## [Excerpt]
▽
Surreal

Pure Loyalty, a service in NYC for high school students who are not allowed to have their electronic devices in school. They park a truck outside the school, lock up the phones and iPods, and then return them at the end of the day.


Is there a better example of the problem with the way schools look at technology? Now BYOD doesn't really work, and a kid texting from a "dumb phone" is probably better off leaving the phone at home.


But isn't there something vaguely Brazil about schools telling students: "You have very powerful, pocket-sized computers. DO NOT bring them to school!"


If you had told me in 1997 about the capabilities of an iPod Touch, I would have been amazed. If you then told me that I would have to pay money to keep from bringing it into school, I would've been confused.


(Via Kottke)

Steve Jobs: "Technology Cannot Fix Education"

Steve Jobs, in 1996:



"I used to think that technology could help education. I've probably spearheaded giving away more computer equipment to schools than anybody else on the planet. But I've had to come to the inevitable conclusion that the problem is not one that technology can hope to solve. What's wrong with education cannot be fixed with technology. No amount of technology will make a dent."



Digital textbooks are shiny and new, but not a panacea.

Textbooks are dead. Long live textbooks.
△
## [Supplied information]
▽
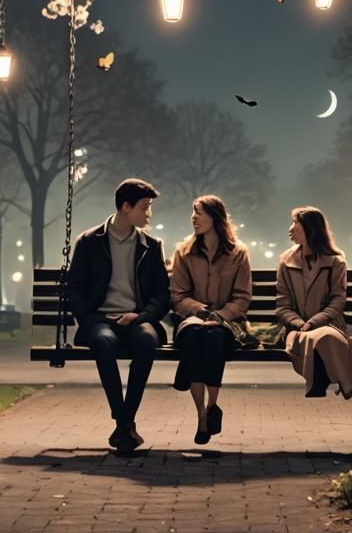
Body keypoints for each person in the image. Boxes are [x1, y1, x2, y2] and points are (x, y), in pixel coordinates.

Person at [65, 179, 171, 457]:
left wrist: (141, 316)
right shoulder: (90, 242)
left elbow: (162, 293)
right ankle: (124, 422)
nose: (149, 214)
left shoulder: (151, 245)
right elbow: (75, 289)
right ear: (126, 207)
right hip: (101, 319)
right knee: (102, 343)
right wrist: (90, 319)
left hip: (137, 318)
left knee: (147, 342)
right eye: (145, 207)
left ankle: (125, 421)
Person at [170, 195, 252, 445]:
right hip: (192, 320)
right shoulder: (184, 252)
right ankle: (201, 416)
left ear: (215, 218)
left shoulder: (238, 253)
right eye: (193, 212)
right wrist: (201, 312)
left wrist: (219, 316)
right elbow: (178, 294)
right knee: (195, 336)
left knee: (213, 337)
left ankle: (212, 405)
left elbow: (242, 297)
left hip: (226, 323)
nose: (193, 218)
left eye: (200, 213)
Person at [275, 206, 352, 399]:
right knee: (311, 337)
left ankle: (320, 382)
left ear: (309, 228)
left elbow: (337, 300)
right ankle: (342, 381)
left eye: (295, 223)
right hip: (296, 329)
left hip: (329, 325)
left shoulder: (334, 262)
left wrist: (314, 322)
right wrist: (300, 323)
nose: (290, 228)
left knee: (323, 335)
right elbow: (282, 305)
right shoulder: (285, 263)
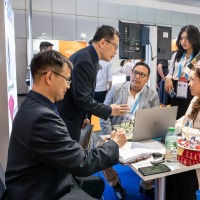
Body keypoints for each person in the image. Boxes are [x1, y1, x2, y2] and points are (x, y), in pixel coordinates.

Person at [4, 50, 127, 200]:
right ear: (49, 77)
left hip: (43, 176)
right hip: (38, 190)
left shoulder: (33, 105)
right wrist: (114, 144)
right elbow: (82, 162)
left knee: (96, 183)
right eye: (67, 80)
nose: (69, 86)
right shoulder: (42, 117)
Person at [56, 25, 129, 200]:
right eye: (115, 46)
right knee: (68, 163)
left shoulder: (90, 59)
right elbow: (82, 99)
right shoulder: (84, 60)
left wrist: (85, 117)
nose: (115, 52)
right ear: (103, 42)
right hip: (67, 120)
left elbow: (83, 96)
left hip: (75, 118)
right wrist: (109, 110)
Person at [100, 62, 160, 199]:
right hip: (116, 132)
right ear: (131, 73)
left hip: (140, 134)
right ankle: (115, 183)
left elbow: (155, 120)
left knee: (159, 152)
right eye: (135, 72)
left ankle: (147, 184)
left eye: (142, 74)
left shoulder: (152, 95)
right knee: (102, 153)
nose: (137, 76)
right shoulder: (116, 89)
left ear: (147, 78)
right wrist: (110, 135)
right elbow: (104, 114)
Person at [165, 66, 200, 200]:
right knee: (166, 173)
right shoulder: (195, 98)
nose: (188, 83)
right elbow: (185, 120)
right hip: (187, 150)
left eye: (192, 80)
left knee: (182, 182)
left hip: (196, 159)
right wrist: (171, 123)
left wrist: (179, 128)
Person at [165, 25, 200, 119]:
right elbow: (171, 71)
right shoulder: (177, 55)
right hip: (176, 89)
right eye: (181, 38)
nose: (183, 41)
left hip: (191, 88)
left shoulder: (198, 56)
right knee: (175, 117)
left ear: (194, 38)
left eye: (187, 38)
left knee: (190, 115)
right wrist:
△
## [Work request 1]
Repeat the part of the school technology post that opens with the words containing "Pure Loyalty, a service" and closes with "would've been confused.".
## [Work request 2]
Resume the school technology post, starting right after its final line.

## [Final answer 1]
Pure Loyalty, a service in NYC for high school students who are not allowed to have their electronic devices in school. They park a truck outside the school, lock up the phones and iPods, and then return them at the end of the day.


Is there a better example of the problem with the way schools look at technology? Now BYOD doesn't really work, and a kid texting from a "dumb phone" is probably better off leaving the phone at home.


But isn't there something vaguely Brazil about schools telling students: "You have very powerful, pocket-sized computers. DO NOT bring them to school!"


If you had told me in 1997 about the capabilities of an iPod Touch, I would have been amazed. If you then told me that I would have to pay money to keep from bringing it into school, I would've been confused.

## [Final answer 2]
Predictably, the non-education tech press is focusing on iBooks 2.0 and iBooks Author. I still think that iTunes U is the bigger deal for education in the long-term, but somebody outside of the classroom may not recognize that. Interactive textbooks, while certainly an improvement, are still mostly presuming the same model of education that's persisted for 100 years. The importance of iBooks Author is that teachers now have the same tools (for free) that the textbook publishers have. It will be interesting to see what tech-savvy teachers do with that. I would imagine we will soon see content that is a "textbook" in name only.

Apple's Education Announcement

Apple's NYC event just ended, and it covered essentially what was predicted. To wit:


Textbooks


Interactive textbooks are cool, but not new. Inkling has had a great app for a while now, but lacked publisher support. If the major textbook publishers are really behind Apple's initiative, that's huge. It could definitely help tilt schools currently on the fence about a 1:1 iPad deployment. The pricing of those textbooks ($14.99) is also pretty significant. For a private school like mine, asking students to buy an iPad and some $14.99 textbooks would end up saving parents a lot of money. The iBook authoring tool looks great too, and anything that makes it easier for teachers to create custom lessons is a positive.


iTunes U


As Fraser Spiers has said repeatedly, you need technology, pedagogy, and curriculum. Longterm, iTunes U could be a huge step toward integrating those three. The interactive textbooks don't mean much by themselves, but combined with the iTunes U app, teachers can really move to a curriculum and pedagogy that are entirely new. Even at the high school level, it is now possible to easily offer a course that is entirely digital, without expensive expensive hardware or software. All that's needed is a student with an iPad (and a teacher with a Mac to create the content).


What now?


There is often a very conflicted response to these types of announcements. The tech bloggers have never been a teacher, and are quick to praise any new technology as "saving" the broken education system. As evidenced by the lack of change over the last 100 years, that is rarely how it works out.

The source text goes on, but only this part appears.